A randomized trial of family focused treatment for adolescents and young adults at risk for psychosis: study rationale, design and methods.
|Title||A randomized trial of family focused treatment for adolescents and young adults at risk for psychosis: study rationale, design and methods.|
|Publication Type||Journal Article|
|Year of Publication||2012|
|Authors||Schlosser, DA, Miklowitz DJ, O'Brien MP, De Silva SD, Zinberg JL, Cannon TD|
|Journal||Early intervention in psychiatry|
|Date Published||2012 Aug|
Aim: This article outlines the rationale for a family-focused psychoeducational intervention for individuals at risk for psychosis and explains the design of a randomized multisite trial to test its efficacy. Methods: Adolescents and young adults that meet criteria for a psychosis risk syndrome at eight participating North American Prodromal Longitudinal Study sites are randomly assigned to a 6-month, 18-session family-focused treatment for prodromal youth or a 3-session psychoeducational enhanced care control intervention and followed over 1 year.

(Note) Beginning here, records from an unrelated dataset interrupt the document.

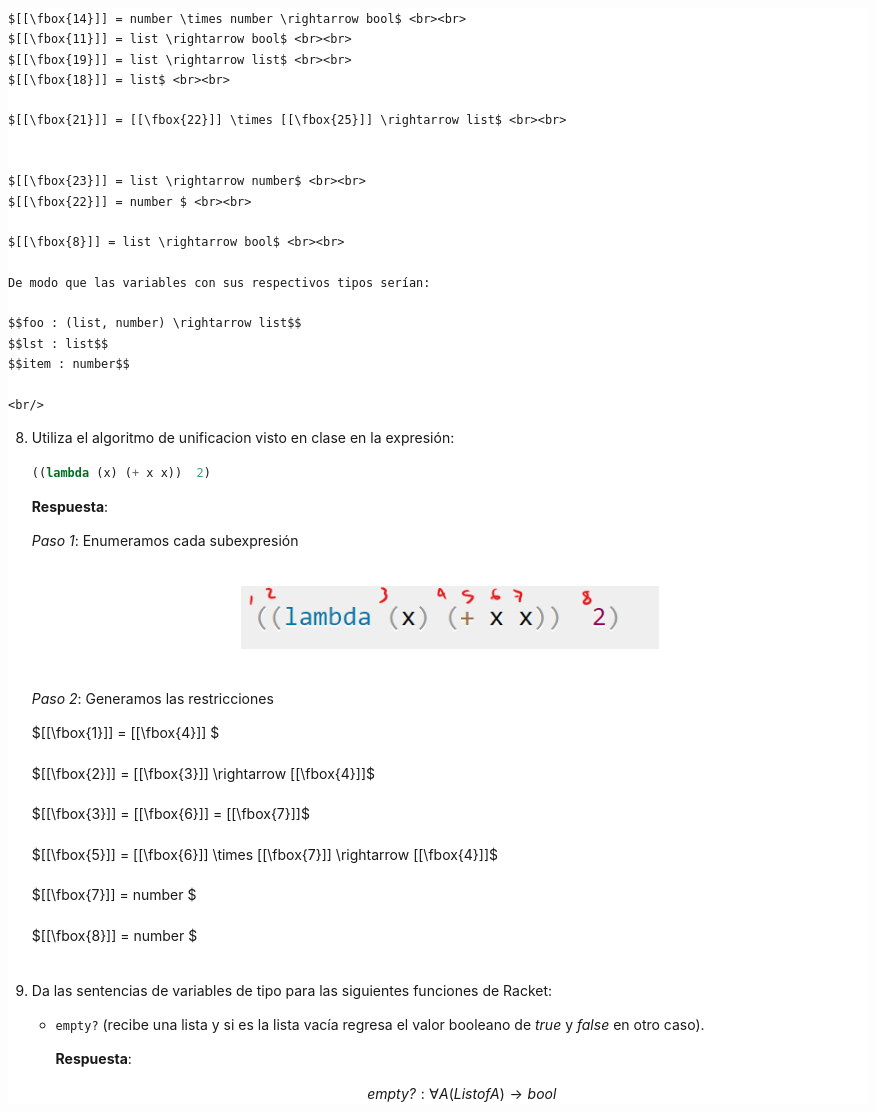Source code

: 
    $[[\fbox{14}]] = number \times number \rightarrow bool$ <br><br>
    $[[\fbox{11}]] = list \rightarrow bool$ <br><br>
    $[[\fbox{19}]] = list \rightarrow list$ <br><br>
    $[[\fbox{18}]] = list$ <br><br>

    $[[\fbox{21}]] = [[\fbox{22}]] \times [[\fbox{25}]] \rightarrow list$ <br><br>

    
    $[[\fbox{23}]] = list \rightarrow number$ <br><br>
    $[[\fbox{22}]] = number $ <br><br>

    $[[\fbox{8}]] = list \rightarrow bool$ <br><br>

    De modo que las variables con sus respectivos tipos serían:

    $$foo : (list, number) \rightarrow list$$
    $$lst : list$$
    $$item : number$$

    <br/>

8. Utiliza el algoritmo de unificacion visto en clase en la expresión:

    ```scheme
    ((lambda (x) (+ x x))  2)
    ```

    **Respuesta**:

    *Paso 1*: Enumeramos cada subexpresión
    
    <br>
    <center>
    <img src="./img/ejercicio_8.png" width="50%" />
    </center>
    <br>

    *Paso 2*: Generamos las restricciones

    $[[\fbox{1}]] = [[\fbox{4}]] $ <br><br>
    $[[\fbox{2}]] = [[\fbox{3}]] \rightarrow [[\fbox{4}]]$ <br><br>
    $[[\fbox{3}]] = [[\fbox{6}]] = [[\fbox{7}]]$ <br><br>
    $[[\fbox{5}]] = [[\fbox{6}]] \times [[\fbox{7}]]  \rightarrow [[\fbox{4}]]$ <br><br>
    $[[\fbox{7}]] = number $ <br><br>
    $[[\fbox{8}]] = number $ <br><br>


9. Da las sentencias de variables de tipo para las siguientes funciones de Racket:

    - `empty?` (recibe una lista y si es la lista vacía regresa el valor booleano de *true* y *false* en otro caso).

        **Respuesta**: <br>

        $$ \textit{empty?} : \forall A (Listof \textit{A}) \rightarrow bool $$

Results: The results will determine whether the use of a family intervention is able to significantly improve functional outcomes, decrease the severity of positive symptoms and possibly prevent the onset of full psychosis, compared with enhanced care alone. Levels of familial criticism at baseline are hypothesized to moderate responses to family intervention. Improvements in knowledge about symptoms, family communication and problem solving will be tested as mediators in the pathways between treatment assignment and clinical or psychosocial outcomes in high-risk youth. Conclusions: The ongoing trial evaluates whether a non-invasive psychosocial approach can significantly enhance functional outcomes and prevent the ultra high risk patients from developing psychosis. The results will provide an important stepping stone in the movement of the field from refining early detection strategies to developing efficacious preventative treatments.